Ermächtigung oder Bevormundung?
Diese Entwicklungen bedeuten zweierlei: Sie ermächtigen einerseits dazu, besser auf die eigene Gesundheit zu achten. Andererseits kann damit auch eine Verlagerung von Verantwortung einhergehen. Neben einer Verantwortung der Gesellschaft, Rahmenbedingungen für ein gesundes Leben zu schaffen, treten durch intensive Selbstvermessung die Handlungen von Einzelpersonen in den Vordergrund: Bestimmte Datenwerte über körperliche Bewegung, regelmäßigen Schlaf oder die Ernährungsgewohnheiten von Personen werden vergleichbar.

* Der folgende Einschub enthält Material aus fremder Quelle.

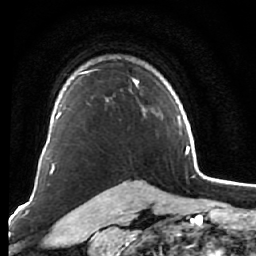
Breast MRI (dynamic contrast-enhanced), one axial slice. Position 50 of 76 along the scan axis. Cropped to one breast. Dynamic contrast-enhanced series, time point 2 of 7 at this slice position (early post-contrast). 1.5 T. TE 2.6 ms, TR 5.9 ms. 256 × 256 image matrix, field of view 155 × 155 mm. Female patient.
Outlined on this slice (semi-automatically segmented with operator editing):
- enhancing-tissue mask used for the functional tumour volume (all voxels passing the contrast-enhancement thresholds inside the analysis volume; usually the tumour): box from (x=78, y=69) to (x=146, y=115) px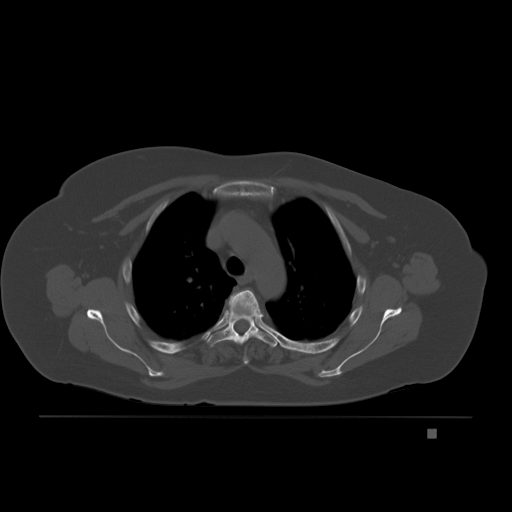
CT including the spine, one axial slice; position 155 of 221 along the scan axis; bone window (W 1800 / L 400 HU); 512 × 512 image matrix, field of view 474 × 474 mm. Female patient, age 63 years. Case-level facts recorded for this patient, not image findings: primary cancer: breast.
Outlined on this slice (semi-automatic segmentation, software-assisted and operator-edited):
- T3 vertebra: bounding box <229,290,257,363> (left, top, right, bottom; pixels)
- T4 vertebra: <207,312,278,348>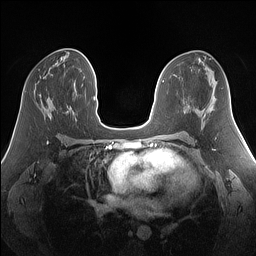
Breast MRI (dynamic contrast-enhanced), one axial slice. Position 76 of 160 along the scan axis. Dynamic contrast-enhanced series, time point 2 of 7 at this slice position (early post-contrast). 1.5 T. TE 1.4 ms, TR 5 ms. 1.25 mm slice thickness. 256 × 256 image matrix, field of view 340 × 340 mm. Female patient.
Outlined on this slice (semi-automatically segmented with operator editing):
- enhancing-tissue mask used for the functional tumour volume (all voxels passing the contrast-enhancement thresholds inside the analysis volume; usually the tumour): bounding box (x1, y1, x2, y2) in pixels: (39, 94, 41, 96)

Dadurch kann eine Art Gruppenzwang entstehen, möglichst gesund zu leben. Nicht jede oder jeder kann jedoch in gleichem Maß dafür sorgen, selbst gesteckte Ziele einzuhalten wie etwa bei der Anzahl der täglich zurückgelegten Schritte, beim Alkoholkonsum oder bei der Kalorieneinnahme. Einer alleinerziehenden Person mit zwei Jobs ist es im Zweifel aus Zeitmangel nicht möglich, immer gesund zu kochen, oder sie hat weniger Energie und Zeit für Sport, als eine Person, die weniger Verpflichtungen hat.
Darüber hinaus werden Körperdaten ohne Kontext erhoben. Es bleibt unklar, ob jemand beispielsweise gerade besonders viel Arbeit hat oder einen Trauerfall verarbeiten muss. Schlimmstenfalls könnten die Datenerhebung und die Möglichkeit der Prävention dazu führen, dass Krankheit als selbstverschuldet angesehen wird.
Die Gesetze in Deutschland schreiben ein Solidaritätsprinzip für die Gesundheitsversorgung vor. Dieser Grundsatz gewährleistet für alle Menschen eine medizinische Versorgung, unabhängig von deren Verhalten und Lebenswandel. Auch Verbraucherinnen und Verbraucher können darauf achten, sich in ihrer eigenen Lebensweise nicht in eine selbst gewählte Bevormundung durch Gesundheits-Apps und Wearables zu begeben. Stattdessen gilt es, bewusst und selbstbestimmt deren Möglichkeiten zu nutzen, ohne die Freiheit aufzugeben, sich auch mal „ungesund“ zu verhalten.